Let \(\mathrm{L}_1: \frac{x+1}{3}=\frac{y+2}{1}=\frac{\mathrm{z}+1}{2}\) and
\(\mathrm{L}_2: \frac{x-2}{1}=\frac{y+2}{2}=\frac{z-3}{3}\)
be two given lines.
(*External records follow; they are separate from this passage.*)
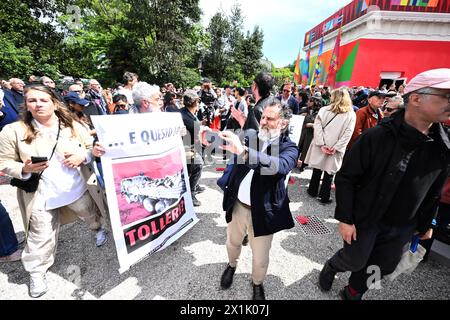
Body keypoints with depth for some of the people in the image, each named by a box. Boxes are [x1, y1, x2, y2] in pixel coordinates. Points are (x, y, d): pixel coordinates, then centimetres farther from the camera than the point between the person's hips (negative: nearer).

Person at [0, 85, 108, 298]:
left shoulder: (74, 127, -3)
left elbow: (94, 149, 2)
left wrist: (84, 156, -20)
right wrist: (24, 169, -24)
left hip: (79, 188, 2)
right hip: (41, 195, -1)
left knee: (91, 216, 24)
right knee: (41, 236, 12)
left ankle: (98, 229, 57)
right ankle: (37, 272, 35)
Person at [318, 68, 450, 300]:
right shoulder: (376, 137, -21)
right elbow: (346, 178, -17)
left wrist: (426, 224, 14)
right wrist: (344, 218, -16)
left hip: (402, 226, 5)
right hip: (364, 218, -5)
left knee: (383, 267, 18)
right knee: (354, 261, 10)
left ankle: (353, 293, 44)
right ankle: (330, 267, 44)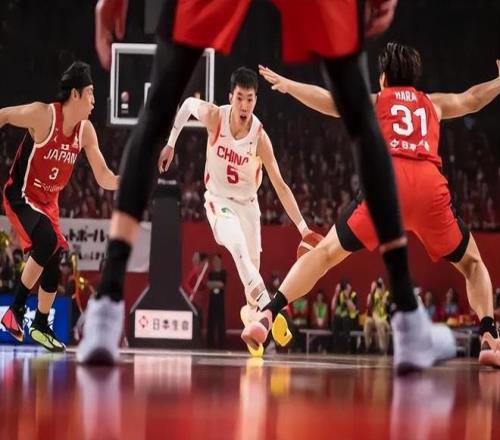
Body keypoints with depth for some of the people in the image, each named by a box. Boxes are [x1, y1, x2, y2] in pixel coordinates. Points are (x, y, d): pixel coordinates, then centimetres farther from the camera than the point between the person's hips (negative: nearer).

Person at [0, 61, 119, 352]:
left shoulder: (86, 131, -4)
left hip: (48, 201, 7)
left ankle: (41, 326, 29)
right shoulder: (43, 115, -24)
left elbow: (103, 177, -1)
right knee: (47, 240, -31)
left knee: (53, 263, 10)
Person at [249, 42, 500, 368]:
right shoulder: (433, 103, 32)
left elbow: (330, 101, 10)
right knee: (472, 264, 19)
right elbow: (472, 100, 49)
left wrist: (286, 84, 17)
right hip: (431, 186, 1)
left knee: (326, 253, 9)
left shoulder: (374, 101, 25)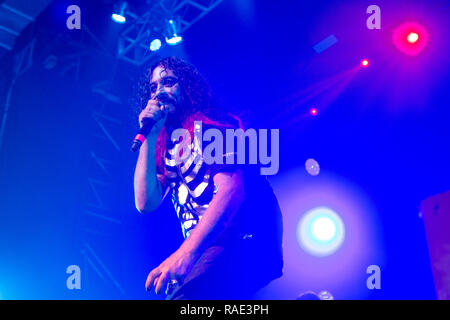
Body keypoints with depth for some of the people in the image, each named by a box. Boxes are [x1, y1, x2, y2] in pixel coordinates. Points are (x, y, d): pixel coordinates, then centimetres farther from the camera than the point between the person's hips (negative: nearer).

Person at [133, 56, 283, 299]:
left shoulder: (211, 122, 0)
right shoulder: (166, 148, 18)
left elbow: (232, 188, -15)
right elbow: (146, 203, 6)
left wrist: (186, 252, -27)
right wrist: (149, 136, 5)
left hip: (240, 244, -7)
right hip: (203, 253, 7)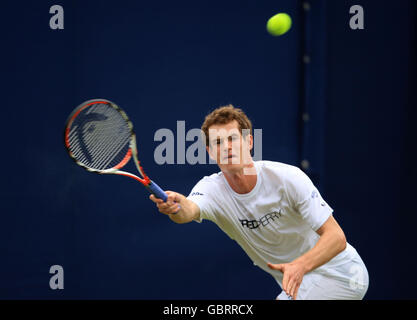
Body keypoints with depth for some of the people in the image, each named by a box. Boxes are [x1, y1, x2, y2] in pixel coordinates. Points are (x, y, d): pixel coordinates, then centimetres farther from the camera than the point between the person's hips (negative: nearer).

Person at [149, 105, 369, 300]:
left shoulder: (287, 177, -22)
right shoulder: (212, 188, -13)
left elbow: (336, 237, -23)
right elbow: (189, 210, -38)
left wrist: (300, 266, -41)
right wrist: (176, 206, -62)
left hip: (338, 272, -6)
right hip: (298, 281, 6)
Then the unit vector perpendicular to \(L_1\) and \(L_2\) is

Vector perpendicular to \(\mathrm{L}_1\) and \(\mathrm{L}_2\) is \(\mathrm{L}_1 \times \mathrm{L}_2\)
\(\begin{aligned}
\therefore \mathrm{L}_1 \times \mathrm{L}_2=\left|\begin{array}{ccc}
\hat{\mathrm{i}} & \hat{\mathrm{j}} & \hat{k} \\
3 & 1 & 2 \\
1 & 2 & 3
\end{array}\right|=-\hat{\mathrm{i}}-7 \hat{\mathbf{j}}+5 \hat{\mathrm{k}}\end{aligned}\)
\(\therefore \text { Required unit vector }=\frac{-\hat{\mathrm{i}}-7 \hat{\mathrm{j}}+5 \hat{\mathrm{k}}}{\sqrt{(-1)^2+(-7)^2+(5)^2}}\)
\(=\frac{-\hat{\mathrm{i}}-7 \hat{\mathrm{j}}+5 \hat{\mathrm{k}}}{\sqrt{75}}=\frac{-\hat{\mathrm{i}}-7 \hat{\mathrm{j}}+5 \hat{\mathrm{k}}}{5 \sqrt{3}}\)